- _RECORDS FOR THE EXERCISE_:

BEGIN

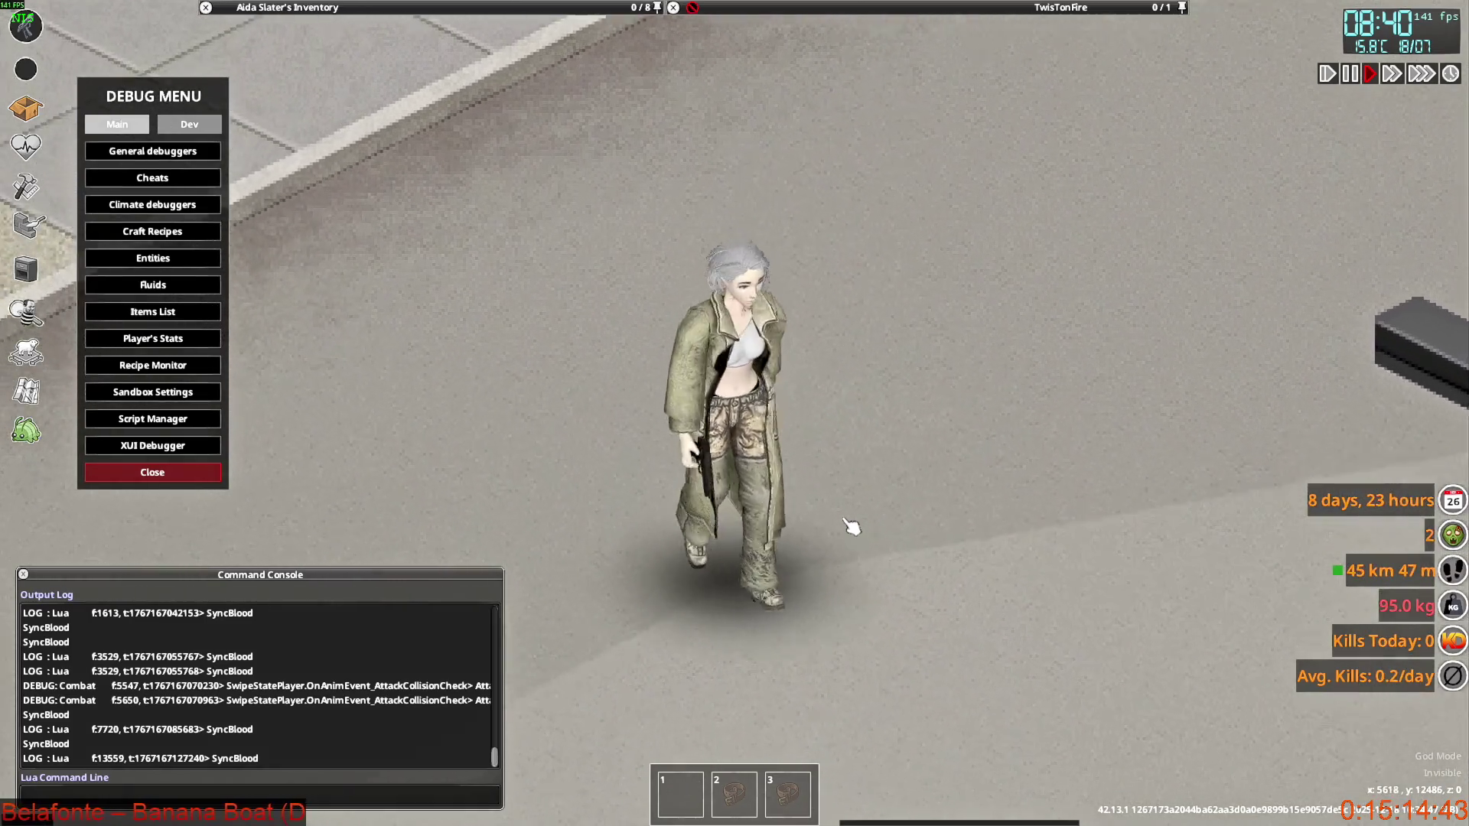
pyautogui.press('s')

END
BEGIN

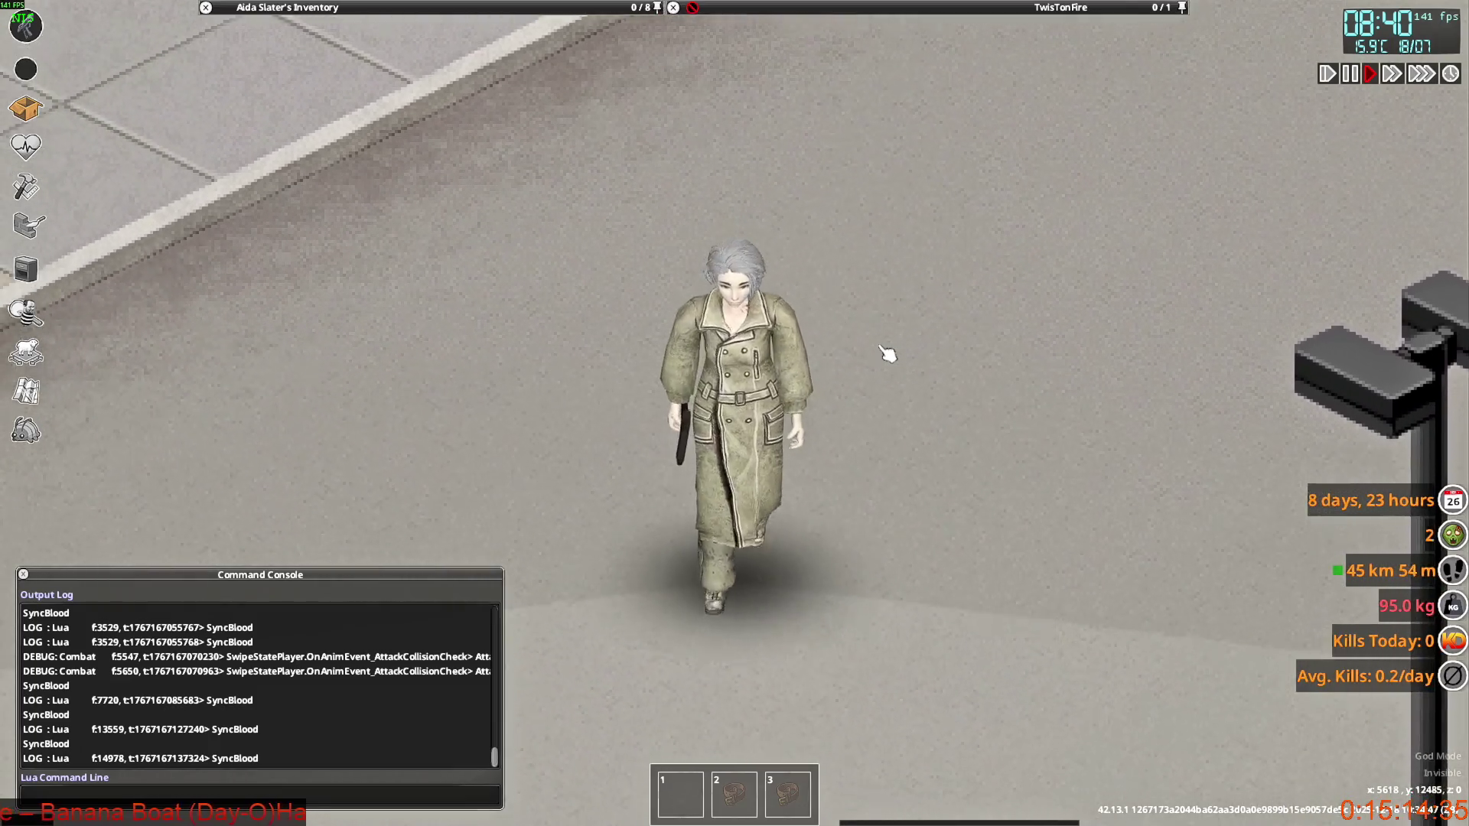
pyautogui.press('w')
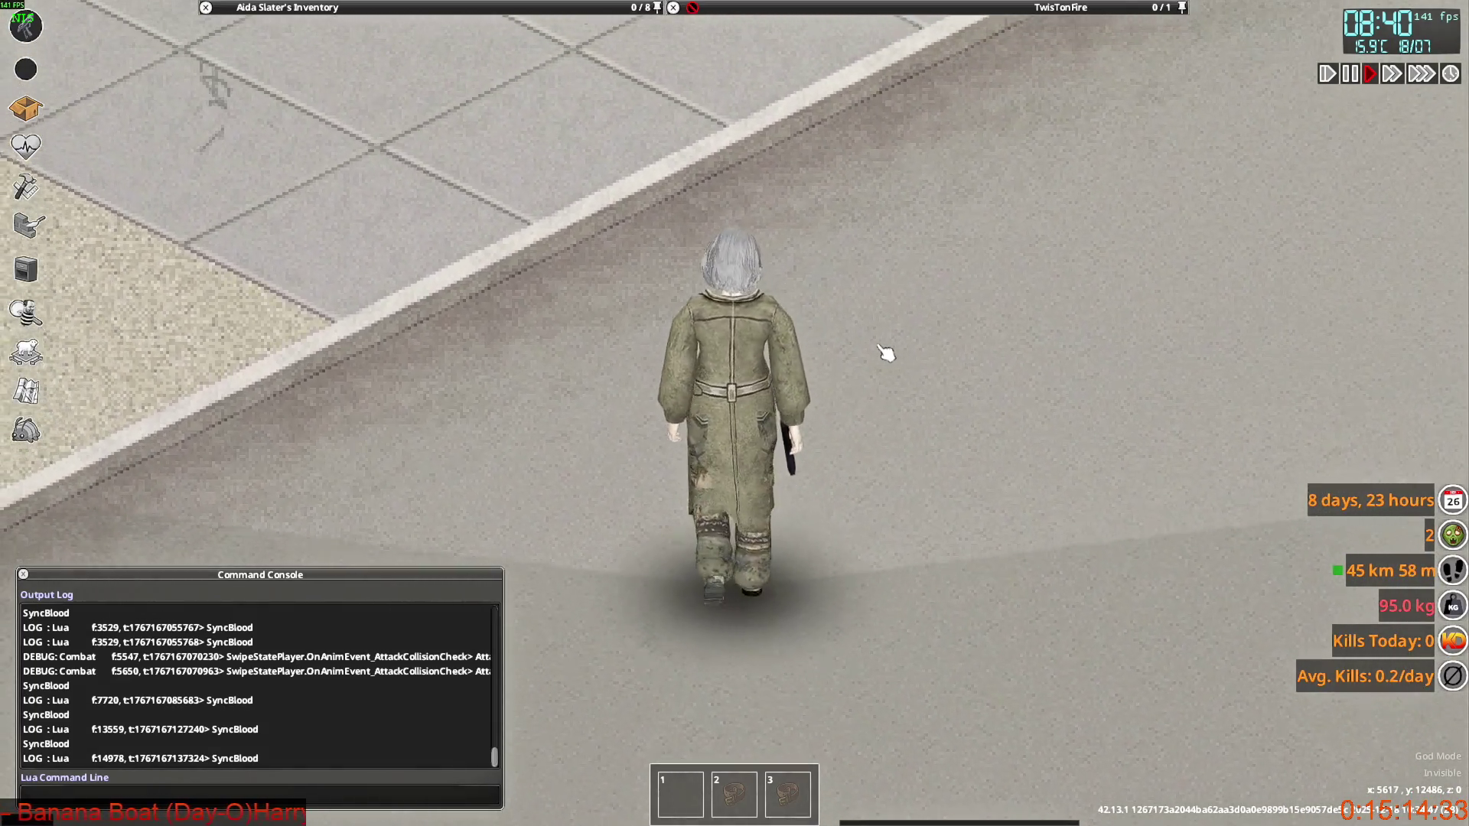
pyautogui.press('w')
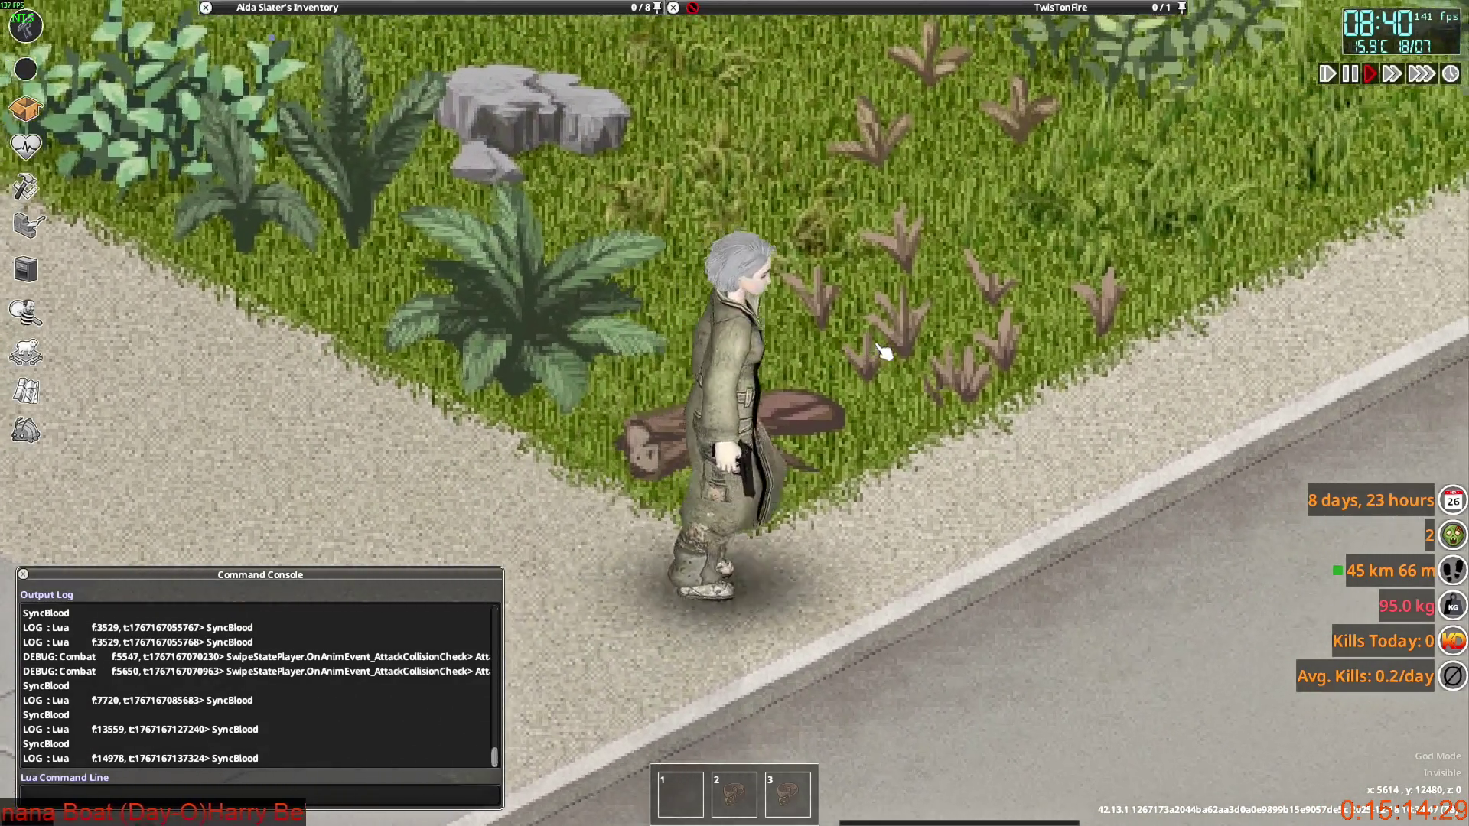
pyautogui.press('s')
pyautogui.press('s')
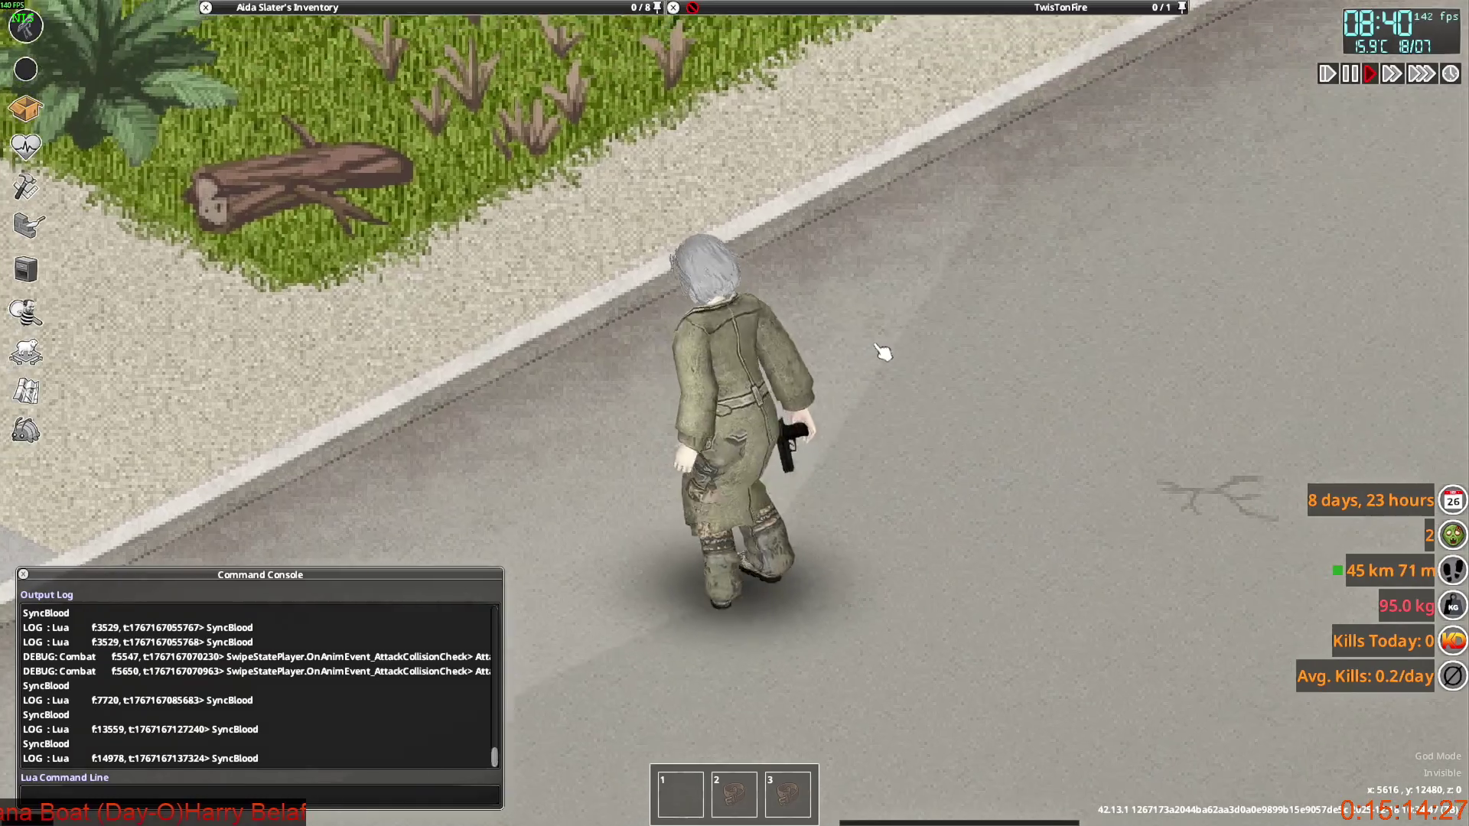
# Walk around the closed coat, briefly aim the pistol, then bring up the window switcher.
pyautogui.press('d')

END

- _GOAL OF THE EXERCISE_: Set down precisely the lines above between the line holding "# Walk around" and the line holding "pyautogui.press('d')", inclusive, and nothing beyond them.

- _YOUR SOLUTION_:
# Walk around the closed coat, briefly aim the pistol, then bring up the window switcher.
pyautogui.press('d')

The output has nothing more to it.